Data:
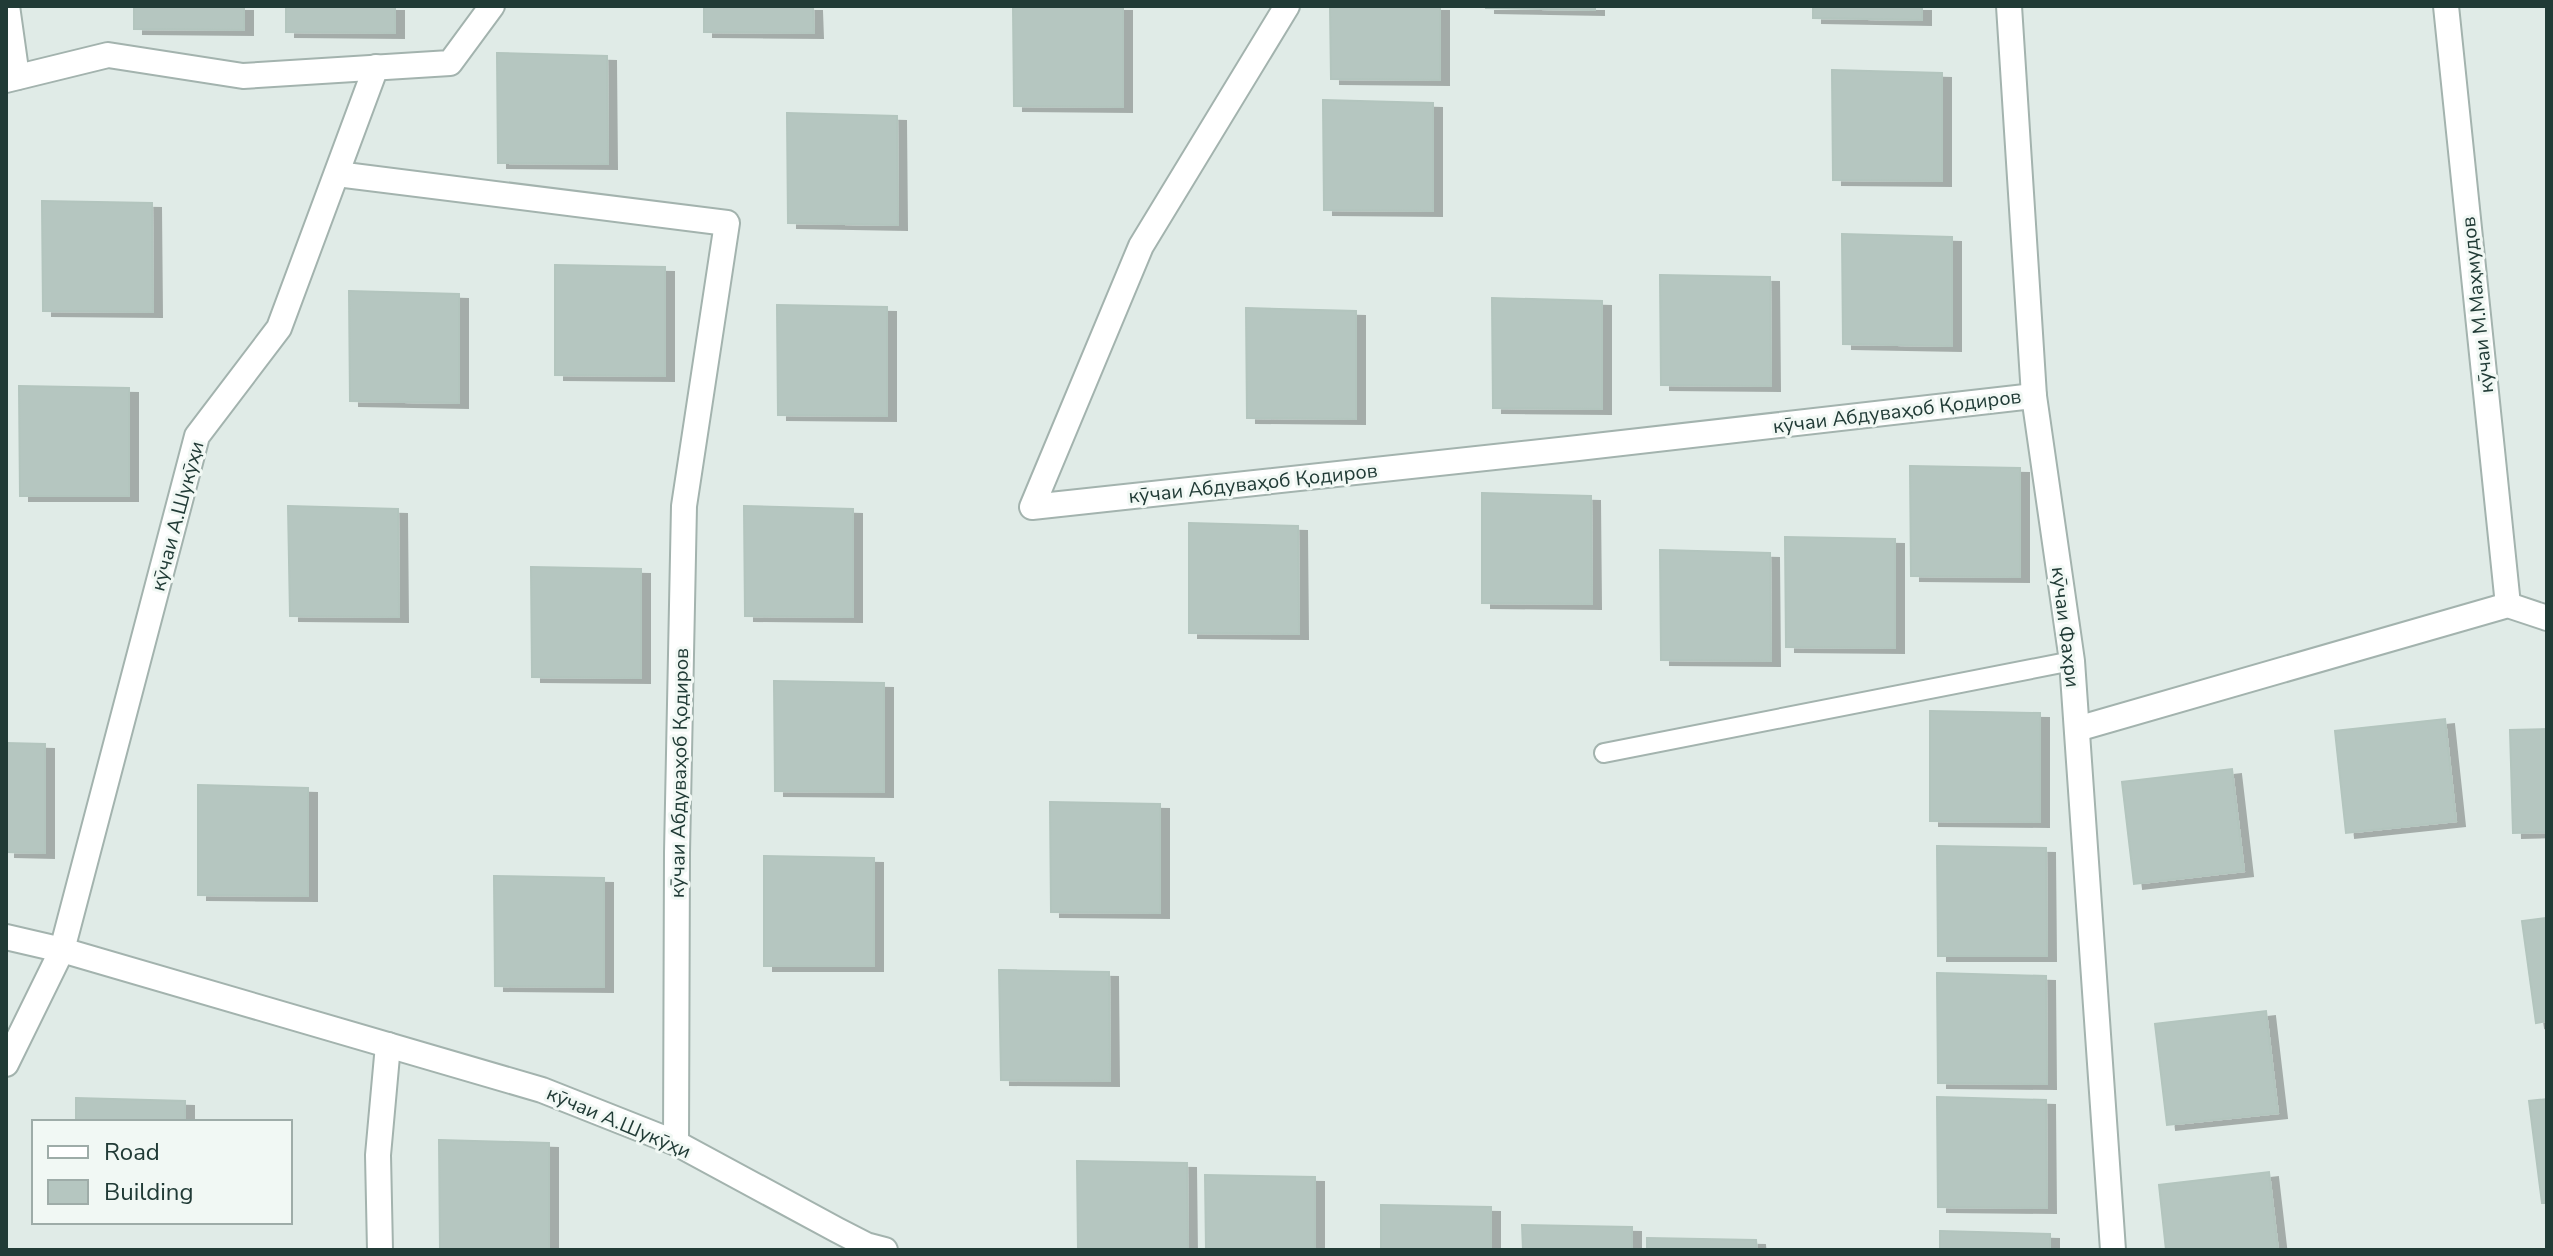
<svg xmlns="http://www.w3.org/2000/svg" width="2553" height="1256" font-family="'Nunito Sans',sans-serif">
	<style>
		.building { fill: #b5c6c0; stroke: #b3c5be; stroke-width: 2; filter: url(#shadow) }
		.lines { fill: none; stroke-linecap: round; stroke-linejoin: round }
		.service-casing { stroke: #a3b3ae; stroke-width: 22 }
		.minor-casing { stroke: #a3b3ae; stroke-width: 28 }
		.tertiary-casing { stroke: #a3b3ae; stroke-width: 28 }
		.service { stroke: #fff; stroke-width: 18 }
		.minor { stroke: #fff; stroke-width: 24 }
		.tertiary { stroke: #fff; stroke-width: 24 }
		.labels { text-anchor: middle; stroke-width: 6; stroke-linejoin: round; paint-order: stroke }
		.street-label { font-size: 20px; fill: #213b36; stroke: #f1f8f4 }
	</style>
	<defs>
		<filter id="shadow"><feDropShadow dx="9" dy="5" stdDeviation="0" flood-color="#0004"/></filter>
	</defs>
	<rect width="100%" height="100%" fill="#e0ebe7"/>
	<g class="building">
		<path d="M134,6H244V30L134,29Z"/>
		<path d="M286,6H395V33L286,32Z"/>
		<path d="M704,6H813L814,33L704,32Z"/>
		<path d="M1013,6H1123V107L1014,106Z"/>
		<path d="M1330,6H1440V80L1331,79Z"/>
		<path d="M1486,6H1595V10L1486,8Z"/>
		<path d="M1813,6H1922V20L1813,18Z"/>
		<path d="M497,53L607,56L608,164L498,163Z"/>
		<path d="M1832,70L1942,73V181L1833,180Z"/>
		<path d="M1323,100L1433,103V211L1324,210Z"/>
		<path d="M787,113L897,116L898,225L788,223Z"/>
		<path d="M42,201L152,203L153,312L43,311Z"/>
		<path d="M1842,234L1952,237V346L1843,344Z"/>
		<path d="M555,265L665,267V376L555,375Z"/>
		<path d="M1660,275L1770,277L1771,386L1661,385Z"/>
		<path d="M349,291L459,294V403L350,401Z"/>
		<path d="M1492,298L1602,301V409L1493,408Z"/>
		<path d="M777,305L887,307V416L778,415Z"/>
		<path d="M1246,308L1356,311V419L1247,418Z"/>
		<path d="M19,386L129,388V496H20Z"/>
		<path d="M1910,466L2020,468V577L1911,576Z"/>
		<path d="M1482,493L1591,496L1592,604L1482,603Z"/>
		<path d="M288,506L398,509L399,617L290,616Z"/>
		<path d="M744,506L853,509V617L745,616Z"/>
		<path d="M1189,523L1298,526L1299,634L1189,633Z"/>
		<path d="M1785,537L1895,539V648L1786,647Z"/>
		<path d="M1660,550L1770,553L1771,661L1661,660Z"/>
		<path d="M531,567L641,569V678L532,677Z"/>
		<path d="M774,681L884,683V792L775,791Z"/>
		<path d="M1930,711L2040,713V822L1930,821Z"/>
		<path d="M2445,719L2456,821L2346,833L2335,731Z"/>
		<path d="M2547,729V832L2513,833L2510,730Z"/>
		<path d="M6,743L45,744V853L6,852Z"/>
		<path d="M2232,769L2244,871L2134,884L2122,782Z"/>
		<path d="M198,785L308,788V896L198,895Z"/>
		<path d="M1050,802L1160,804V913L1051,912Z"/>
		<path d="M1937,846L2046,848L2047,956H1938Z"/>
		<path d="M764,856L874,858V966H764Z"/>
		<path d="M494,876L604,878V987L495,986Z"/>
		<path d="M2547,918V1021L2536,1023L2522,921Z"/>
		<path d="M999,970L1109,972L1110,1081L1001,1080Z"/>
		<path d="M1937,973L2046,976L2047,1084L1938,1083Z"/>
		<path d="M2266,1011L2278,1113L2167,1125L2155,1024Z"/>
		<path d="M1937,1097L2046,1100L2047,1208L1938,1207Z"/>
		<path d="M76,1098L185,1101V1122H76Z"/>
		<path d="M2547,1099V1203H2542L2529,1101Z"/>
		<path d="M439,1140L549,1143V1250H440Z"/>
		<path d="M1077,1161L1187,1163L1188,1250H1078Z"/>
		<path d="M2269,1172L2278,1250H2166L2159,1185Z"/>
		<path d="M1205,1175L1315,1177V1250H1206Z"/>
		<path d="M1381,1205L1491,1207V1250H1381Z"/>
		<path d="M1522,1225L1632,1227V1250H1523Z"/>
		<path d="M1940,1231L2050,1234V1250H1940Z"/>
		<path d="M1647,1238L1756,1240L1757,1250H1647Z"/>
	</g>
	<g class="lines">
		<g class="service-casing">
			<path id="service" d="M1604,753L2072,661"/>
		</g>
		<g class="minor-casing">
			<g id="minor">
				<path d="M7,6L17,77"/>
				<path d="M1287,6L1141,246L1032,507L1578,448L2034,396"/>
				<path d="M2446,6L2508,605"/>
				<path d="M6,80L108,55L243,76L450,63L492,6"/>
				<path d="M337,174L727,223L684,506L677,853L676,1143"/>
				<path d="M2077,729L2508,605L2547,618"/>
				<path d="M6,937L62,950L542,1090L676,1143L837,1230L866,1245L885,1250"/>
				<path d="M6,1064L62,950L197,436L279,328L376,67"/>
				<path d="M380,1250L378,1155L388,1045"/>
			</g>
		</g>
		<g class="tertiary-casing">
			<path id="tertiary" d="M2009,6L2034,396L2072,661L2113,1250"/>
		</g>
		<use href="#service" class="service"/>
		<use href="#minor" class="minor"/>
		<use href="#tertiary" class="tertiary"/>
	</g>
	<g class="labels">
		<g class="street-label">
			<text transform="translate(2477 305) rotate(-96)" y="7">кӯчаи М.Маҳмудов</text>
			<text transform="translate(1897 411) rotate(-7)" y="7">кӯчаи Абдуваҳоб Қодиров</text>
			<text transform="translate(1253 483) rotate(-6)" y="7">кӯчаи Абдуваҳоб Қодиров</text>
			<text transform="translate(177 516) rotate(-75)" y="7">кӯчаи А.Шукӯҳи</text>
			<text transform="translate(2066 627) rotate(83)" y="7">кӯчаи Фахри</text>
			<text transform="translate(679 773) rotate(-89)" y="7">кӯчаи Абдуваҳоб Қодиров</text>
			<text transform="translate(619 1122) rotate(23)" y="7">кӯчаи А.Шукӯҳи</text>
		</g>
	</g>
	<rect width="2553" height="1256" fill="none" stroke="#213b36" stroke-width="16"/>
	<rect x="32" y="1120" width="260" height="104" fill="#f1f8f4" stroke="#9eaca8" stroke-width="2"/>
	<rect x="48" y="1146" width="40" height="12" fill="#ffffff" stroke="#9eaca8" stroke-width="2"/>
	<text x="104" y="1160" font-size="24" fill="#213b36">Road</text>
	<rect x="48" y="1180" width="40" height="24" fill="#b5c6c0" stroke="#9eaca8" stroke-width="2"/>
	<text x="104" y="1200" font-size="24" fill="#213b36">Building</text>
</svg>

How to complete this task:
Line by line, write out the records above exactly, skipping the pictures.

Response to the exercise:
<svg xmlns="http://www.w3.org/2000/svg" width="2553" height="1256" font-family="'Nunito Sans',sans-serif">
	<style>
		.building { fill: #b5c6c0; stroke: #b3c5be; stroke-width: 2; filter: url(#shadow) }
		.lines { fill: none; stroke-linecap: round; stroke-linejoin: round }
		.service-casing { stroke: #a3b3ae; stroke-width: 22 }
		.minor-casing { stroke: #a3b3ae; stroke-width: 28 }
		.tertiary-casing { stroke: #a3b3ae; stroke-width: 28 }
		.service { stroke: #fff; stroke-width: 18 }
		.minor { stroke: #fff; stroke-width: 24 }
		.tertiary { stroke: #fff; stroke-width: 24 }
		.labels { text-anchor: middle; stroke-width: 6; stroke-linejoin: round; paint-order: stroke }
		.street-label { font-size: 20px; fill: #213b36; stroke: #f1f8f4 }
	</style>
	<defs>
		<filter id="shadow"><feDropShadow dx="9" dy="5" stdDeviation="0" flood-color="#0004"/></filter>
	</defs>
	<rect width="100%" height="100%" fill="#e0ebe7"/>
	<g class="building">
		<path d="M134,6H244V30L134,29Z"/>
		<path d="M286,6H395V33L286,32Z"/>
		<path d="M704,6H813L814,33L704,32Z"/>
		<path d="M1013,6H1123V107L1014,106Z"/>
		<path d="M1330,6H1440V80L1331,79Z"/>
		<path d="M1486,6H1595V10L1486,8Z"/>
		<path d="M1813,6H1922V20L1813,18Z"/>
		<path d="M497,53L607,56L608,164L498,163Z"/>
		<path d="M1832,70L1942,73V181L1833,180Z"/>
		<path d="M1323,100L1433,103V211L1324,210Z"/>
		<path d="M787,113L897,116L898,225L788,223Z"/>
		<path d="M42,201L152,203L153,312L43,311Z"/>
		<path d="M1842,234L1952,237V346L1843,344Z"/>
		<path d="M555,265L665,267V376L555,375Z"/>
		<path d="M1660,275L1770,277L1771,386L1661,385Z"/>
		<path d="M349,291L459,294V403L350,401Z"/>
		<path d="M1492,298L1602,301V409L1493,408Z"/>
		<path d="M777,305L887,307V416L778,415Z"/>
		<path d="M1246,308L1356,311V419L1247,418Z"/>
		<path d="M19,386L129,388V496H20Z"/>
		<path d="M1910,466L2020,468V577L1911,576Z"/>
		<path d="M1482,493L1591,496L1592,604L1482,603Z"/>
		<path d="M288,506L398,509L399,617L290,616Z"/>
		<path d="M744,506L853,509V617L745,616Z"/>
		<path d="M1189,523L1298,526L1299,634L1189,633Z"/>
		<path d="M1785,537L1895,539V648L1786,647Z"/>
		<path d="M1660,550L1770,553L1771,661L1661,660Z"/>
		<path d="M531,567L641,569V678L532,677Z"/>
		<path d="M774,681L884,683V792L775,791Z"/>
		<path d="M1930,711L2040,713V822L1930,821Z"/>
		<path d="M2445,719L2456,821L2346,833L2335,731Z"/>
		<path d="M2547,729V832L2513,833L2510,730Z"/>
		<path d="M6,743L45,744V853L6,852Z"/>
		<path d="M2232,769L2244,871L2134,884L2122,782Z"/>
		<path d="M198,785L308,788V896L198,895Z"/>
		<path d="M1050,802L1160,804V913L1051,912Z"/>
		<path d="M1937,846L2046,848L2047,956H1938Z"/>
		<path d="M764,856L874,858V966H764Z"/>
		<path d="M494,876L604,878V987L495,986Z"/>
		<path d="M2547,918V1021L2536,1023L2522,921Z"/>
		<path d="M999,970L1109,972L1110,1081L1001,1080Z"/>
		<path d="M1937,973L2046,976L2047,1084L1938,1083Z"/>
		<path d="M2266,1011L2278,1113L2167,1125L2155,1024Z"/>
		<path d="M1937,1097L2046,1100L2047,1208L1938,1207Z"/>
		<path d="M76,1098L185,1101V1122H76Z"/>
		<path d="M2547,1099V1203H2542L2529,1101Z"/>
		<path d="M439,1140L549,1143V1250H440Z"/>
		<path d="M1077,1161L1187,1163L1188,1250H1078Z"/>
		<path d="M2269,1172L2278,1250H2166L2159,1185Z"/>
		<path d="M1205,1175L1315,1177V1250H1206Z"/>
		<path d="M1381,1205L1491,1207V1250H1381Z"/>
		<path d="M1522,1225L1632,1227V1250H1523Z"/>
		<path d="M1940,1231L2050,1234V1250H1940Z"/>
		<path d="M1647,1238L1756,1240L1757,1250H1647Z"/>
	</g>
	<g class="lines">
		<g class="service-casing">
			<path id="service" d="M1604,753L2072,661"/>
		</g>
		<g class="minor-casing">
			<g id="minor">
				<path d="M7,6L17,77"/>
				<path d="M1287,6L1141,246L1032,507L1578,448L2034,396"/>
				<path d="M2446,6L2508,605"/>
				<path d="M6,80L108,55L243,76L450,63L492,6"/>
				<path d="M337,174L727,223L684,506L677,853L676,1143"/>
				<path d="M2077,729L2508,605L2547,618"/>
				<path d="M6,937L62,950L542,1090L676,1143L837,1230L866,1245L885,1250"/>
				<path d="M6,1064L62,950L197,436L279,328L376,67"/>
				<path d="M380,1250L378,1155L388,1045"/>
			</g>
		</g>
		<g class="tertiary-casing">
			<path id="tertiary" d="M2009,6L2034,396L2072,661L2113,1250"/>
		</g>
		<use href="#service" class="service"/>
		<use href="#minor" class="minor"/>
		<use href="#tertiary" class="tertiary"/>
	</g>
	<g class="labels">
		<g class="street-label">
			<text transform="translate(2477 305) rotate(-96)" y="7">кӯчаи М.Маҳмудов</text>
			<text transform="translate(1897 411) rotate(-7)" y="7">кӯчаи Абдуваҳоб Қодиров</text>
			<text transform="translate(1253 483) rotate(-6)" y="7">кӯчаи Абдуваҳоб Қодиров</text>
			<text transform="translate(177 516) rotate(-75)" y="7">кӯчаи А.Шукӯҳи</text>
			<text transform="translate(2066 627) rotate(83)" y="7">кӯчаи Фахри</text>
			<text transform="translate(679 773) rotate(-89)" y="7">кӯчаи Абдуваҳоб Қодиров</text>
			<text transform="translate(619 1122) rotate(23)" y="7">кӯчаи А.Шукӯҳи</text>
		</g>
	</g>
	<rect width="2553" height="1256" fill="none" stroke="#213b36" stroke-width="16"/>
	<rect x="32" y="1120" width="260" height="104" fill="#f1f8f4" stroke="#9eaca8" stroke-width="2"/>
	<rect x="48" y="1146" width="40" height="12" fill="#ffffff" stroke="#9eaca8" stroke-width="2"/>
	<text x="104" y="1160" font-size="24" fill="#213b36">Road</text>
	<rect x="48" y="1180" width="40" height="24" fill="#b5c6c0" stroke="#9eaca8" stroke-width="2"/>
	<text x="104" y="1200" font-size="24" fill="#213b36">Building</text>
</svg>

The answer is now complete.